As Online Financial Services Shift, Mainstream Institutions Join the Fray
The Consumer Financial Protection Bureau (CFPB) issued its long-anticipated small dollar rule earlier this month, a regulation that could eliminate 80% of the payday loan business. For the estimated 12 million people that regularly rely upon payday products, other financial service providers will need to step up and provide more responsible loan products and services to fill the massive credit void created by the small dollar rule.
Americans have traditionally sought out alternative financial services precisely because banks ignored the needs of consumers with less than perfect credit scores. But as the online marketplace for credit products grows, mainstream financial institutions and tech powerhouses are venturing into underserved communities and non-prime lending.
In 2008, the Federal Deposit Insurance Corporation (FDIC), a federal agency that provides deposit insurance to consumer bank accounts, conducted a one-year pilot program with 31 small banks across the United States. Few of the banks reported that the program was profitable, but many expressed the goodwill benefits it instilled in the community.
Aside from the pilot program, a few banks offered deposit advance products (DAP), a very short term loan that mimicked payday loans. The FDIC wrote of DAP in a 2013 press release that, “Deposit advance products share a number of characteristics seen in traditional payday loans, including high fees; short, lump-sum repayment terms; and inadequate attention to the consumer’s ability to repay. As such, banks need to be aware that deposit advance products can pose a variety of credit, reputational, operational, compliance and other risks.” Once the FDIC and the Office of the Comptroller of the Currency (OCC) issued guidance on the risks associated with DAP, virtually all American banks stopped offering DAPs. On the same day that the CFPB issued the small dollar rule, the OCC rescinded its guidance and concerns on DAPs, reopening bank customers more payday loan-type products.
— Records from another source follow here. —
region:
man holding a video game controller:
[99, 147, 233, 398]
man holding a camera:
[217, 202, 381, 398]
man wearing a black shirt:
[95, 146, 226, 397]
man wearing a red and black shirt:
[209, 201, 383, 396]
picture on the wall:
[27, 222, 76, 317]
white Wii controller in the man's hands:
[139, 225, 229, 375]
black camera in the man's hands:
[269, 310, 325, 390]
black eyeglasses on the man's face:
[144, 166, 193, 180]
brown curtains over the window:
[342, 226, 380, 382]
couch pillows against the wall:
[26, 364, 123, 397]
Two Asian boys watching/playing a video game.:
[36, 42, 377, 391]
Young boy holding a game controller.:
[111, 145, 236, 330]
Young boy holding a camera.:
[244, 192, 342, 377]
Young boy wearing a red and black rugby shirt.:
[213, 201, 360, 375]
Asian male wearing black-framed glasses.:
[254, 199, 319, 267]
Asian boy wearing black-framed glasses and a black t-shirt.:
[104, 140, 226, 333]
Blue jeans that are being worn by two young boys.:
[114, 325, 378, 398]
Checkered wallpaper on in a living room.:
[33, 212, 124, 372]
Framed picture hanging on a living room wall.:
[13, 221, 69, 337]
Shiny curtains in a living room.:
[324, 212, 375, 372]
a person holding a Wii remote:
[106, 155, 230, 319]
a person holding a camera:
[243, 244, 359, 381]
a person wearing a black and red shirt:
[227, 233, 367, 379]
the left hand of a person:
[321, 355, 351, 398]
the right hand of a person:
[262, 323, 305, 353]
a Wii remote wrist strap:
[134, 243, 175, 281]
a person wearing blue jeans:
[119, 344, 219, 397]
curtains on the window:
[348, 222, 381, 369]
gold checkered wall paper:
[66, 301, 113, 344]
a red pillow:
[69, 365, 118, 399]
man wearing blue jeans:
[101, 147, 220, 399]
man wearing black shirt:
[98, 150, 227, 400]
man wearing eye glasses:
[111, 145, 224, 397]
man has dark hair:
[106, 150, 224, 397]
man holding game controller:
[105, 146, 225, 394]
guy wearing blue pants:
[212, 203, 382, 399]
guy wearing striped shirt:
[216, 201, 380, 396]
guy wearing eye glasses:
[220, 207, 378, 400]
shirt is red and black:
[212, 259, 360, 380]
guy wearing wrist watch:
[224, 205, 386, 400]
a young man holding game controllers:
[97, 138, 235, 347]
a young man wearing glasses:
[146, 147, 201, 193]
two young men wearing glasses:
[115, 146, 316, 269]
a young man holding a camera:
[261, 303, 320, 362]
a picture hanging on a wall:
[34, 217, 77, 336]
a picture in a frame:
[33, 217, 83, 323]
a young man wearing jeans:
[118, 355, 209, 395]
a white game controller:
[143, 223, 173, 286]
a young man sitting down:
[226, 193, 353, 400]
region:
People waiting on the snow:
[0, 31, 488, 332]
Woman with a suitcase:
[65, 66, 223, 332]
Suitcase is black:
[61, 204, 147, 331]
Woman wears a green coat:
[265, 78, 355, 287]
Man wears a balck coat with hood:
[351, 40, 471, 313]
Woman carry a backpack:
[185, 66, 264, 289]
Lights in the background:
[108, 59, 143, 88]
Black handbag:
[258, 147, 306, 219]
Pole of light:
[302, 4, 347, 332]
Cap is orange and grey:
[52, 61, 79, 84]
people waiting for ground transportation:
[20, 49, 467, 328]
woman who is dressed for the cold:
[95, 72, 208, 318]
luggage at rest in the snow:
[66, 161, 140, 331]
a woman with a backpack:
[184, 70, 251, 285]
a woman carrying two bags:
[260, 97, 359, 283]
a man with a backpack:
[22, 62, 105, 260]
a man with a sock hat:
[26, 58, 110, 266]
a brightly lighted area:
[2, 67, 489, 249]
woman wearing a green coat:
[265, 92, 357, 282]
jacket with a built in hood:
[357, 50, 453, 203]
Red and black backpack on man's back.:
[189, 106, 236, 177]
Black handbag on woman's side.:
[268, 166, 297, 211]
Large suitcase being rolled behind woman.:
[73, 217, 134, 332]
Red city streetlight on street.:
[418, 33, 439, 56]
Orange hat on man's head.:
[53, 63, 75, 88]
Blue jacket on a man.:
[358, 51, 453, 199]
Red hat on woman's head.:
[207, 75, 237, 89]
Credit unions also offer a special form of non-prime credit called a payday alternative loan (PAL). PALs are part of a 2010 program and regulated by the National Credit Union Administration (NCUA). The loans typically max out at $1,000, cap at 28% APR, and are repaid within 6 months. Credit scores are seldom checked for these products. The biggest constraints on PALs are the limited memberships of credit unions. For those that do not live near or are not a customer of a credit union, PALs are not an option.
Traditional financial institutions are not the only businesses exploring short term, small dollar credit markets. Earlier this summer, online retail giant Amazon announced its intention to grow a small business lending program. The juggernaut retailer provided more than $1 billion to more than 20,000 merchants in 2016, helping retailers in its Amazon Marketplace expand inventory and offer competitive discounts on products. As banks struggle to provide needed capital to American small businesses, Amazon expands its portfolio of services and makes a name for itself in the credit world.
Paypal, the electronic wallet synonymous with online transactions, also provides small business loans to its merchants. The payment company recently acquired another small business lender, Swift Financial, to expand its presence in the marketplace. Similarly, JPMorgan just purchased an online payment company in an effort to keep pace with online lenders that can get funds to consumers and business owners in a matter of hours.
The ease at which online financial services can serve consumers has revolutionized consumer and small business credit and opened access to capital for millions of forgotten and underserved Americans.